* Problem to solve *
Put the entries below into a numbered list, one item per line, with blank lines left out and every entry included. Leave the pictures out of your answer.

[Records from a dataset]
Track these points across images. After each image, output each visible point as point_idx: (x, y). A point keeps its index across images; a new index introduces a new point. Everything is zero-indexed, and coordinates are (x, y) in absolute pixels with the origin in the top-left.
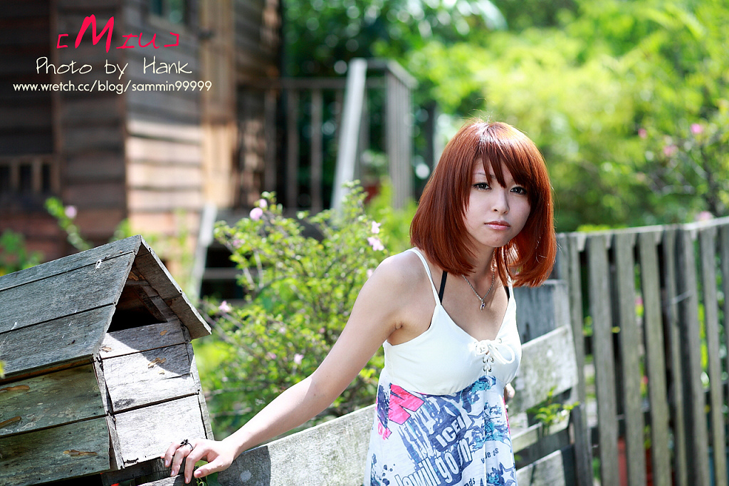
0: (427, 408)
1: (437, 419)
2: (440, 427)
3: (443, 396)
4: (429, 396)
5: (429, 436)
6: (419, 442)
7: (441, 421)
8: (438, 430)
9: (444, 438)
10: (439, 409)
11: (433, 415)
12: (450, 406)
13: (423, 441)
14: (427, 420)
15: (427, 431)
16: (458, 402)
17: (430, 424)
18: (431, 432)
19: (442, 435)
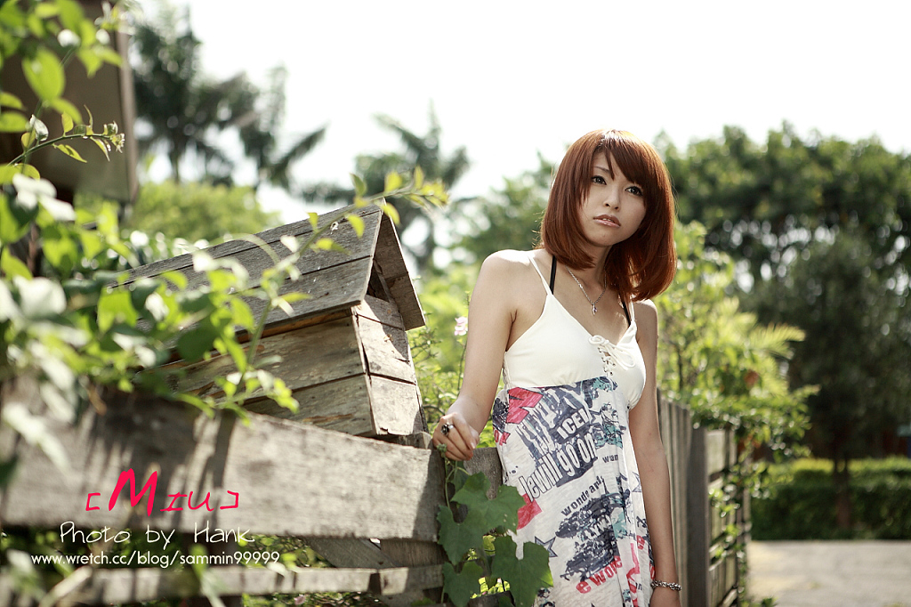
0: (546, 401)
1: (557, 412)
2: (560, 419)
3: (563, 387)
4: (547, 388)
5: (549, 430)
6: (539, 438)
7: (561, 413)
8: (558, 423)
9: (565, 430)
10: (558, 401)
11: (553, 407)
12: (570, 397)
13: (543, 436)
14: (546, 414)
15: (547, 425)
16: (579, 394)
17: (550, 418)
18: (552, 426)
19: (562, 427)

* Response to the task *
1. Track these points across images. After each image, output each visible point as point_idx: (x, y). A point keeps its index across images; a new index introduces a new point. Everything is zero-indexed, and coordinates are (x, y) in absolute pixels with the origin in the top-left.
2. 0: (427, 408)
3. 1: (437, 419)
4. 2: (440, 427)
5. 3: (443, 396)
6. 4: (429, 396)
7. 5: (429, 436)
8. 6: (419, 442)
9. 7: (441, 421)
10. 8: (438, 430)
11. 9: (444, 438)
12. 10: (439, 409)
13. 11: (433, 415)
14. 12: (450, 406)
15. 13: (423, 441)
16. 14: (427, 420)
17. 15: (427, 431)
18. 16: (458, 402)
19. 17: (430, 424)
20. 18: (431, 432)
21. 19: (442, 435)
22. 0: (546, 401)
23. 1: (557, 412)
24. 2: (560, 419)
25. 3: (563, 387)
26. 4: (547, 388)
27. 5: (549, 430)
28. 6: (539, 438)
29. 7: (561, 413)
30. 8: (558, 423)
31. 9: (565, 430)
32. 10: (558, 401)
33. 11: (553, 407)
34. 12: (570, 397)
35. 13: (543, 436)
36. 14: (546, 414)
37. 15: (547, 425)
38. 16: (579, 394)
39. 17: (550, 418)
40. 18: (552, 426)
41. 19: (562, 427)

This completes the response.